From the ramshackle house he was guarding—low-rent apartments of some sort—a screen door banged. Two men stepped out onto the outside staircase, hefting between them a large box with a tarpaulin slung over it. The man facing Harriet was very young, and very awkward, and very shiny on the forehead; his hair stood on end and his eyes were round and shocked-looking as if he’d just stepped out of an explosion. The other, backing down first, fairly stumbled in his haste; and despite the weight of the box, and the narrowness of the stairs, and the precarious drape of the tarpaulin—which seemed liable to slide off and entangle them at any moment—they did not pause for even an instant but thumped down in an agonizing rush.

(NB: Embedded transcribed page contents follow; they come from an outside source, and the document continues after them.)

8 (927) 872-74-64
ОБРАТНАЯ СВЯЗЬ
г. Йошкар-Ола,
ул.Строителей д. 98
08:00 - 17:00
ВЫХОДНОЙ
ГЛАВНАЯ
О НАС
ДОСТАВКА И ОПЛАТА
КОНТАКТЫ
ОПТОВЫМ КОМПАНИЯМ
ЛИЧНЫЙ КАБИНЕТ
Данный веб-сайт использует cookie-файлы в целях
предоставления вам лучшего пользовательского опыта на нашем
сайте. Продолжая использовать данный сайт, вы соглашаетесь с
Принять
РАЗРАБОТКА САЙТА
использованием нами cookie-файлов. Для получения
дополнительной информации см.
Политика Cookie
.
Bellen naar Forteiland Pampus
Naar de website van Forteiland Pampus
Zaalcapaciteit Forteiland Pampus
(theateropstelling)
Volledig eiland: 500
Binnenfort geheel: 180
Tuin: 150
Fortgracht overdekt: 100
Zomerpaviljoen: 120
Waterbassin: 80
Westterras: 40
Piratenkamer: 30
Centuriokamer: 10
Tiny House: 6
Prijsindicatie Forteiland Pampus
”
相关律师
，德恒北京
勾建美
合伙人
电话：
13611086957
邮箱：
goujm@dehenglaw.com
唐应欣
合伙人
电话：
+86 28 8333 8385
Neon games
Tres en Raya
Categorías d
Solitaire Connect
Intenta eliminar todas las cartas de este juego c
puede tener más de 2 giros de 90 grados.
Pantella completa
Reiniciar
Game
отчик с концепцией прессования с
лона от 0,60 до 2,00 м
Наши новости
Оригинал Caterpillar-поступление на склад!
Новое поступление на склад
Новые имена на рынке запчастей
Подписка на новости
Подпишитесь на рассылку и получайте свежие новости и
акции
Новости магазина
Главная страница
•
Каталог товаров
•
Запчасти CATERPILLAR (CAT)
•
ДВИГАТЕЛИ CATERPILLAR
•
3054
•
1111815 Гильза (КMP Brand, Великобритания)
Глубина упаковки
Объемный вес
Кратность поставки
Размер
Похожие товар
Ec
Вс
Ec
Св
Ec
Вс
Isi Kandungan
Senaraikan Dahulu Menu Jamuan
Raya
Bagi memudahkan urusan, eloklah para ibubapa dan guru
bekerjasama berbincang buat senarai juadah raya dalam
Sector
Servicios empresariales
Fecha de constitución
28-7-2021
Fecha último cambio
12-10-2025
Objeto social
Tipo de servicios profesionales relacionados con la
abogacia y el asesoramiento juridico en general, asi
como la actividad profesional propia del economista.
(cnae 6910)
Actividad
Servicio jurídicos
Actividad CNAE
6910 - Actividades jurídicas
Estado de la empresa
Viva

Curtis, with a mooing cry, wobbled and pointed the water pistol at them as they turned the box sideways, and edged with it to a pickup truck parked in the driveway. Another tarpaulin was draped across the truck’s bed. The older and heavier of the two men (white shirt, black trousers and open black vest) nudged it aside with his elbow, then lifted his end of the box over the side.
“Careful!” cried the young, wild-haired fellow as the crate toppled with a solid crash.
The other—his back still to Harriet—swiped his brow with a handkerchief. His gray hair was slicked back in an oily ducktail. Together, they replaced the tarpaulin and went back up the stairs again.
Harriet observed this mysterious toil without being very curious about it. Hely could entertain himself for hours by gawking at laborers on the street, and if he was really interested he went up and pestered them with questions but cargo, workmen, equipment—all this bored Harriet. What interested her was Curtis. If what Harriet had heard all her life was true, Curtis’s brothers weren’t good to him. Sometimes Curtis showed up at school with eerie red bruises on his arms and legs, bruises of a color peculiar to Curtis alone, the color of cranberry sauce. People said that he was just more delicate than he looked, and bruised easily, just like he caught cold more easily than other kids; but teachers sometimes sat him down all the same, and asked questions about the bruises—what exact questions, or Curtis’s exact answers, Harriet didn’t know; but among the children there was a vague but widespread belief that Curtis was mistreated at home. He had no parents, only the brothers and a tottery old grandmother who complained that she was too feeble to look out for him. Often he arrived at school with no jacket in winter, and no lunch money, and no lunch (or else some unwholesome lunch, like a jar of jelly, which had to be taken away from him). The grandmother’s chronic excuses about all this provoked incredulous glances among the teachers. Alexandria Academy, after all, was a private school. If Curtis’s family could afford the tuition—a thousand dollars a year—why couldn’t they afford lunch for him, and a coat?